ABSTRACT

Cultural festivals typically celebrate and reinforce a cultural identity, while becoming embedded in tourism experiences. They have sought to establish their sustainability through legacies of enduring involvement with the cultures and communities they serve. Although studies have examined the effects of attendance on festival impacts and legacy, we contribute further understanding by investigating the effects of visitors’ level of behavioural engagement during a festival on subsequent cultural and social post-festival legacies. Basing our conceptual development on van Doorn et al.’s Customer Engagement Behaviour framework and Service-Dominant-Logic, we incorporate behavioural engagement, emotions, festival loyalty, and post-festival cultural and social involvement intentions. Hypotheses are tested in two studies with data from 1335 visitors covering consecutive years of a national cultural festival, using cluster and mediation analyses.

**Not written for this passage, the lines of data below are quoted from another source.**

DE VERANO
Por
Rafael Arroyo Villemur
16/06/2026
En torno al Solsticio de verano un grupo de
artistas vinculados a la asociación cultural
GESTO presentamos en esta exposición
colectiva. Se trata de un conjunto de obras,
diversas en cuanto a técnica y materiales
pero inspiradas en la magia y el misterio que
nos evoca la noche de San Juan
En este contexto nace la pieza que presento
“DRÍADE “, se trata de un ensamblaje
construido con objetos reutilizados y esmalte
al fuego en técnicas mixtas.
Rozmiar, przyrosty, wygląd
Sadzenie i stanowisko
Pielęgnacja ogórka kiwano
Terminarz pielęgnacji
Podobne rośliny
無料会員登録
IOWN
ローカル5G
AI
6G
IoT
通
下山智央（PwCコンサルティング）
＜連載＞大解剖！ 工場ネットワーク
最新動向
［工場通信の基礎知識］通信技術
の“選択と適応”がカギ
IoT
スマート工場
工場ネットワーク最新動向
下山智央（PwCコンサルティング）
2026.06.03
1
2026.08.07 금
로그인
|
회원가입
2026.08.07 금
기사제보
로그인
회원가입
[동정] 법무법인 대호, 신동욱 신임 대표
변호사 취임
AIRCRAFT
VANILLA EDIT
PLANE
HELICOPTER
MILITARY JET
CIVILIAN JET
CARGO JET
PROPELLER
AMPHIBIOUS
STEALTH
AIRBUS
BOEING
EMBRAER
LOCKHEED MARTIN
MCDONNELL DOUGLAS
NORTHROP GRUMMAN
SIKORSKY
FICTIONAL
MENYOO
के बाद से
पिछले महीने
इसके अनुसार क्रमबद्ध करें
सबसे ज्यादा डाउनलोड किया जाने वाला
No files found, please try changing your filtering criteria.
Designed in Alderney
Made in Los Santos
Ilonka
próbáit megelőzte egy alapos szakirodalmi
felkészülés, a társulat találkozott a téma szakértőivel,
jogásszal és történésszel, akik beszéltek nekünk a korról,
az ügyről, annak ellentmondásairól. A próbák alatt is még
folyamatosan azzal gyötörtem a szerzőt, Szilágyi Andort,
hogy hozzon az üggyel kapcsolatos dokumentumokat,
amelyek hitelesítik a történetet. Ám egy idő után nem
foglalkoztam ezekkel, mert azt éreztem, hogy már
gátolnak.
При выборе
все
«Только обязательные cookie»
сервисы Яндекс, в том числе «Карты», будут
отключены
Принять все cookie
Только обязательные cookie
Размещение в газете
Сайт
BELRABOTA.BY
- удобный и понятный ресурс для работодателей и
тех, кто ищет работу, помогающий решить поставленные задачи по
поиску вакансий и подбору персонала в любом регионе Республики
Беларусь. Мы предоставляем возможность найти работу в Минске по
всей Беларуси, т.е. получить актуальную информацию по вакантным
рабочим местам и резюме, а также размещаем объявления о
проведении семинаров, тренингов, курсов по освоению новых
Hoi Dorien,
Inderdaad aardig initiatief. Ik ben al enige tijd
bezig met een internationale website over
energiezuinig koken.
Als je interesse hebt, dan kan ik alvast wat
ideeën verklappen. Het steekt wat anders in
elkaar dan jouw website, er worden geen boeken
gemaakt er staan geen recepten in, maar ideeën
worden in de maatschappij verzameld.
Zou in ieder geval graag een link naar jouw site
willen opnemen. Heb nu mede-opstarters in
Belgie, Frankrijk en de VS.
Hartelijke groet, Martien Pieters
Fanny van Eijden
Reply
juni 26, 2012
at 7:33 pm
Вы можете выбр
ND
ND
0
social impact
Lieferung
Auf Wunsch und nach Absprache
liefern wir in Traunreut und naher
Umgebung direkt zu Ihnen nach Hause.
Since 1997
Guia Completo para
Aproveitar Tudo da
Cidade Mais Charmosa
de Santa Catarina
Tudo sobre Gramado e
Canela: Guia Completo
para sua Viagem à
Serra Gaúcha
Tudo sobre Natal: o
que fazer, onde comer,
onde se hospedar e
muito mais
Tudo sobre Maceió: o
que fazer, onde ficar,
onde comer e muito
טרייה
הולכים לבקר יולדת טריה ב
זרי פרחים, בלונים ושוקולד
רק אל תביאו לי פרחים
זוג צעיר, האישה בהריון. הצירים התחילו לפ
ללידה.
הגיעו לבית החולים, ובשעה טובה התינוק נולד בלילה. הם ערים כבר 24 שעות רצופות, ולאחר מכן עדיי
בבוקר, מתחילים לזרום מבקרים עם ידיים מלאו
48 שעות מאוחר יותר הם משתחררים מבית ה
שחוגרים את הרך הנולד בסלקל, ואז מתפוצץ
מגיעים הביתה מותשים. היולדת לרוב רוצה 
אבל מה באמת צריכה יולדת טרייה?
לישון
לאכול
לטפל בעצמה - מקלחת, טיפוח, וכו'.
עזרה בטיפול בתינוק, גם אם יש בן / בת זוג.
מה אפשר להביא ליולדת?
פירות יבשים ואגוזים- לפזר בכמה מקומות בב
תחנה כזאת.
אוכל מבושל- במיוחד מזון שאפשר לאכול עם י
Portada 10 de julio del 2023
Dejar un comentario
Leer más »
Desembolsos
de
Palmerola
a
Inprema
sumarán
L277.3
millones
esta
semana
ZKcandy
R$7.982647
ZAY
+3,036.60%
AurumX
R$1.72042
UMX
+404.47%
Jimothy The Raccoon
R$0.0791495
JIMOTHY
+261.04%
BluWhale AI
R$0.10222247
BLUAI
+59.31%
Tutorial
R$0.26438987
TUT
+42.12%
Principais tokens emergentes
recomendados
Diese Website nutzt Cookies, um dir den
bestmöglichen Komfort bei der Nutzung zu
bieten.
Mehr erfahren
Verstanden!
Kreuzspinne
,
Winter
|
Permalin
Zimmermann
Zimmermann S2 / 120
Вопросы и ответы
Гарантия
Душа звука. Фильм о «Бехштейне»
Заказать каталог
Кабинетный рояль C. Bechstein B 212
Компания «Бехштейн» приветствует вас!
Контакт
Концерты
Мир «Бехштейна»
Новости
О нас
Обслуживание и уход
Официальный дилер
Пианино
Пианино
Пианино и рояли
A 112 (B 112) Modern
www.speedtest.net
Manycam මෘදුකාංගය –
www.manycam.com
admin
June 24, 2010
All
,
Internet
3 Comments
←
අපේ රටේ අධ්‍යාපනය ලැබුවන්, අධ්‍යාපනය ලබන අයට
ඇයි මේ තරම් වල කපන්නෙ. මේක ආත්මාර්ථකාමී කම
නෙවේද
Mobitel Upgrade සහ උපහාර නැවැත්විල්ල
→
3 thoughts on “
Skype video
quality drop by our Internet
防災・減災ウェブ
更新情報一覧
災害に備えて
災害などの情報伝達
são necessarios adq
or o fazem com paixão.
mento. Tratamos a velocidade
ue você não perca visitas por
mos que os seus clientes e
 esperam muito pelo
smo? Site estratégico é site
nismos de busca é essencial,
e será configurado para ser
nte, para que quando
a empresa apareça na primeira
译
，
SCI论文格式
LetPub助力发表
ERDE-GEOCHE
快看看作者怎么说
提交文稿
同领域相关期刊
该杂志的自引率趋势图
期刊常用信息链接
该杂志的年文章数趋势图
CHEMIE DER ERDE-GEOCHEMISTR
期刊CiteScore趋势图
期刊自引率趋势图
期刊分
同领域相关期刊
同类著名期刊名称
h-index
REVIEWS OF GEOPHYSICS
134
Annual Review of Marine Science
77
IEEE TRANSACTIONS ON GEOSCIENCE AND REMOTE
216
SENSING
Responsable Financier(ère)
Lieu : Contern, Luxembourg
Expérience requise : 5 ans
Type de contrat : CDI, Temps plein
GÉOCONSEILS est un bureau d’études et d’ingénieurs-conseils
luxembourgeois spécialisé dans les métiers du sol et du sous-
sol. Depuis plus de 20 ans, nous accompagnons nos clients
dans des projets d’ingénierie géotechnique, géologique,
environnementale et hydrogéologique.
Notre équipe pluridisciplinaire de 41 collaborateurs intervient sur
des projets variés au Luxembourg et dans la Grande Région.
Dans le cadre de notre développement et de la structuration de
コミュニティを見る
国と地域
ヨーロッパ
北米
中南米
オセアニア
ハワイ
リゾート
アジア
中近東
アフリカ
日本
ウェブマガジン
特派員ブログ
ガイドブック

Findings highlight the importance of engagement and joyful emotions on festival legacy benefits. We validate an “engagement ladder” comprising four distinct clusters – “Disengaged”, “Observers”, “Learners”, and “Doers”. The most engaged clusters – “Learners” and “Doers” – have significantly higher association with legacy impacts, manifested through post-festival cultural and community involvement intentions. Our results have implications for sponsors and organisers of cultural festivals whose sustainability may be justified by encouraging visitor engagement rather than merely promoting attendance.